Lipotoxicity and β-Cell Failure in Type 2 Diabetes: Oxidative Stress Linked to NADPH Oxidase and ER Stress

doi:10.3390/cells10123328

Review

. 2021 Nov 26;10(12):3328.

doi: 10.3390/cells10123328.

Lipotoxicity and β-Cell Failure in Type 2 Diabetes: Oxidative Stress Linked to NADPH Oxidase and ER Stress

Eloisa Aparecida Vilas-Boas^{1

2}, Davidson Correa Almeida³, Leticia Prates Roma⁴, Fernanda Ortis³, Angelo Rafael Carpinelli¹

Affiliations

¹ Department of Physiology and Biophysics, Institute of Biomedical Sciences, University of São Paulo (USP), São Paulo 05508-000, Brazil.
² Department of Biochemistry, Institute of Chemistry, University of São Paulo (USP), São Paulo 05508-900, Brazil.
³ Department of Cell and Developmental Biology, Institute of Biomedical Sciences, University of São Paulo (USP), São Paulo 05508-000, Brazil.
⁴ Center for Human and Molecular Biology (ZHMB), Department of Biophysics, Saarland University, 66424 Homburg, Germany.

PMID: 34943836
PMCID: PMC8699655
DOI: 10.3390/cells10123328

Review

Lipotoxicity and β-Cell Failure in Type 2 Diabetes: Oxidative Stress Linked to NADPH Oxidase and ER Stress

Eloisa Aparecida Vilas-Boas et al. Cells. 2021.

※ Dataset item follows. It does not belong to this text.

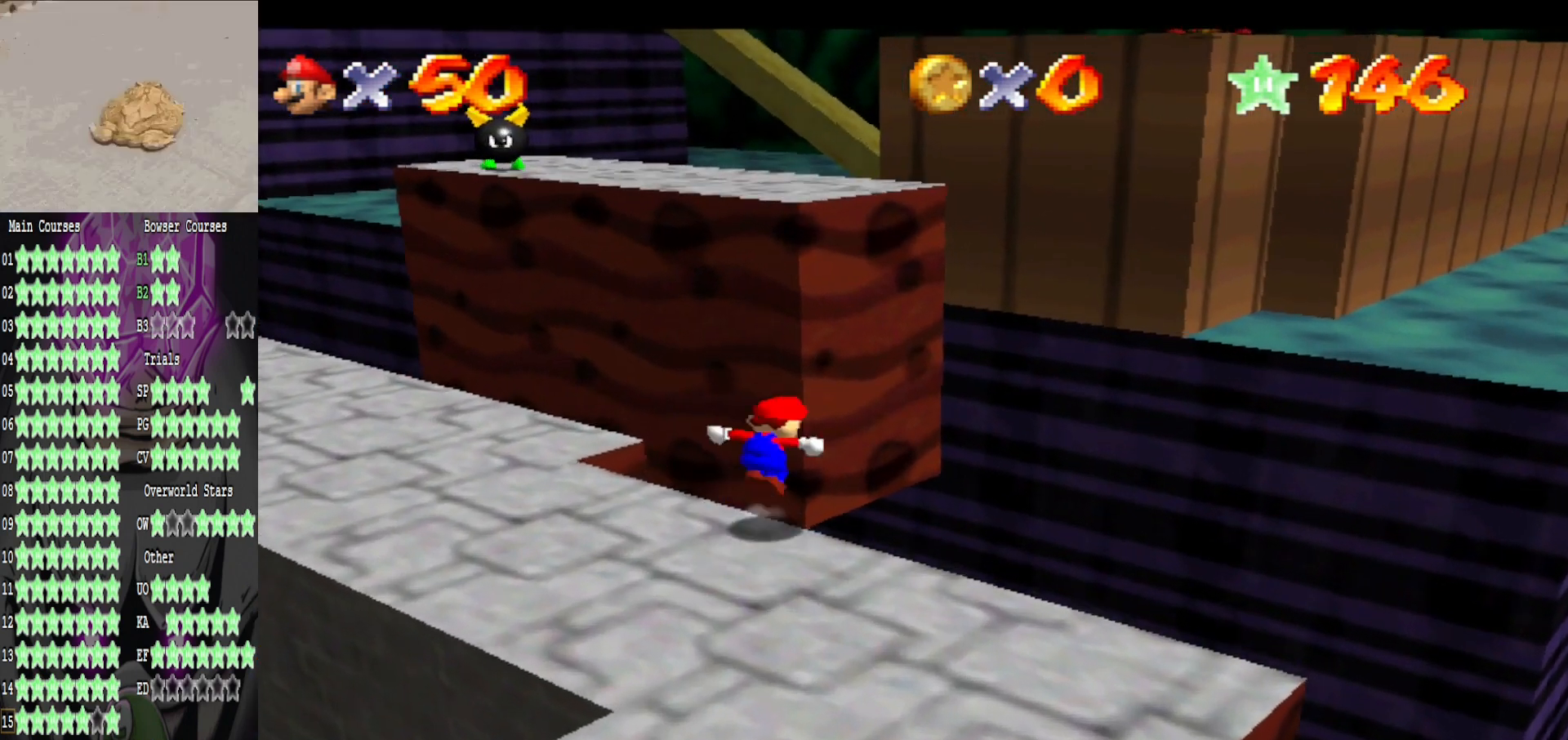
{"buttons": [], "left_stick": "left", "right_stick": "center", "events": [[440, "A", "up"], [480, "left_stick", "left"]]}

. 2021 Nov 26;10(12):3328.

doi: 10.3390/cells10123328.

Authors

Eloisa Aparecida Vilas-Boas^{1

2}, Davidson Correa Almeida³, Leticia Prates Roma⁴, Fernanda Ortis³, Angelo Rafael Carpinelli¹

Affiliations

¹ Department of Physiology and Biophysics, Institute of Biomedical Sciences, University of São Paulo (USP), São Paulo 05508-000, Brazil.
² Department of Biochemistry, Institute of Chemistry, University of São Paulo (USP), São Paulo 05508-900, Brazil.
³ Department of Cell and Developmental Biology, Institute of Biomedical Sciences, University of São Paulo (USP), São Paulo 05508-000, Brazil.
⁴ Center for Human and Molecular Biology (ZHMB), Department of Biophysics, Saarland University, 66424 Homburg, Germany.

PMID: 34943836
PMCID: PMC8699655
DOI: 10.3390/cells10123328

Abstract

A high caloric intake, rich in saturated fats, greatly contributes to the development of obesity, which is the leading risk factor for type 2 diabetes (T2D). A persistent caloric surplus increases plasma levels of fatty acids (FAs), especially saturated ones, which were shown to negatively impact pancreatic β-cell function and survival in a process called lipotoxicity. Lipotoxicity in β-cells activates different stress pathways, culminating in β-cells dysfunction and death. Among all stresses, endoplasmic reticulum (ER) stress and oxidative stress have been shown to be strongly correlated. One main source of oxidative stress in pancreatic β-cells appears to be the reactive oxygen species producer NADPH oxidase (NOX) enzyme, which has a role in the glucose-stimulated insulin secretion and in the β-cell demise during both T1 and T2D. In this review, we focus on the acute and chronic effects of FAs and the lipotoxicity-induced β-cell failure during T2D development, with special emphasis on the oxidative stress induced by NOX, the ER stress, and the crosstalk between NOX and ER stress.

Keywords: ER stress; NADPH oxidase; lipotoxicity; oxidative stress; pancreatic β-cell; type 2 diabetes.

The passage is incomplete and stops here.